We’re fortunate to have an incredible team of technicians and IT assistants who have undertaken some ambitious projects this year on top of the maintenance and servicing of the space. For instance, installing an induction loop. This was part of our attempt to improve our venue accessibility.

TW: Tell us about your background. How did you come to be running the Bedlam at the Fringe?
EC: I have been heavily involved in theatre for as long as I can remember and, when studying at the University Of Edinburgh, I threw myself into several of its theatrical societies, whilst also performing at each Fringe festival. As such, I have spent a lot of time in Bedlam and was keen to get involved in the organisation of this Fringe. Professionally, I have had more front of house jobs than I can count and have been involved in several charitable fundraising projects.

KW: I’m studying in Edinburgh and am very involved in the EUTC. The summer after my first year I was Box Office Supervisor at Bedlam Fringe, after my second year I was an assistant programmer, and now I’m Head Of Programming. As you can tell, we are big on job progression! I have found programming incredibly fulfilling and plan on looking for full-time work in theatre curation after I finish my degree next spring.

TW: What have been the highs and lows so far?
KW: One high has been managing to put together a programme of workshops on Saturdays and Sundays which is something new to the venue this year. And also offering all of our main programme acts box office split deals, meaning that none of them risk losing money and everyone is working toward the same goal of selling as many tickets as possible.

EC: I think a high has been receiving our Level One Venue Access Award. This year I really wanted to improve accessibility in the venue. This involved setting up an access page on our website, re-doing the accessible entrance, installing the induction loop and setting up captioned performances. All of which I had help with from my wonderful assistant Eleanor Crowe, our Press & Marketing Manager Patrick Beddow, and our fantastic tech team, headed by Iona Tangri.
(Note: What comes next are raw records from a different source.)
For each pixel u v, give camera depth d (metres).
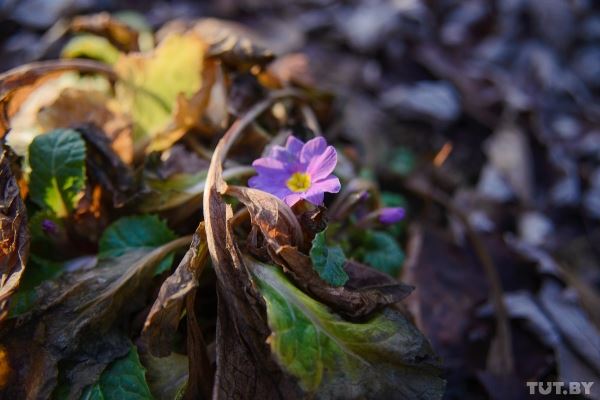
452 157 0.41
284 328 0.20
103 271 0.23
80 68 0.28
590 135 0.44
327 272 0.20
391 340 0.21
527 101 0.43
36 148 0.24
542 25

We’ve had few lows so far, the team and casual staff are truly a joy to work with. Though if I had to pick something, I’d say it’s the inevitable inability to carry out all the projects you had on your wish list. For example, we had hoped to go all-compostable this Festival, but were disappointed by the lack of compostable waste collection services able to work with us this year.

TW: What tips would you have for first time Fringe performers?
KW: Set realistic goals. Do you want to make money? Break even? Build up reviews? Experiment with new material? Also choose a venue where you will feel supported. Being at one of the big venues may be a good deal for some acts, but for many it will mean huge fees and being drowned out by the vast number of shows.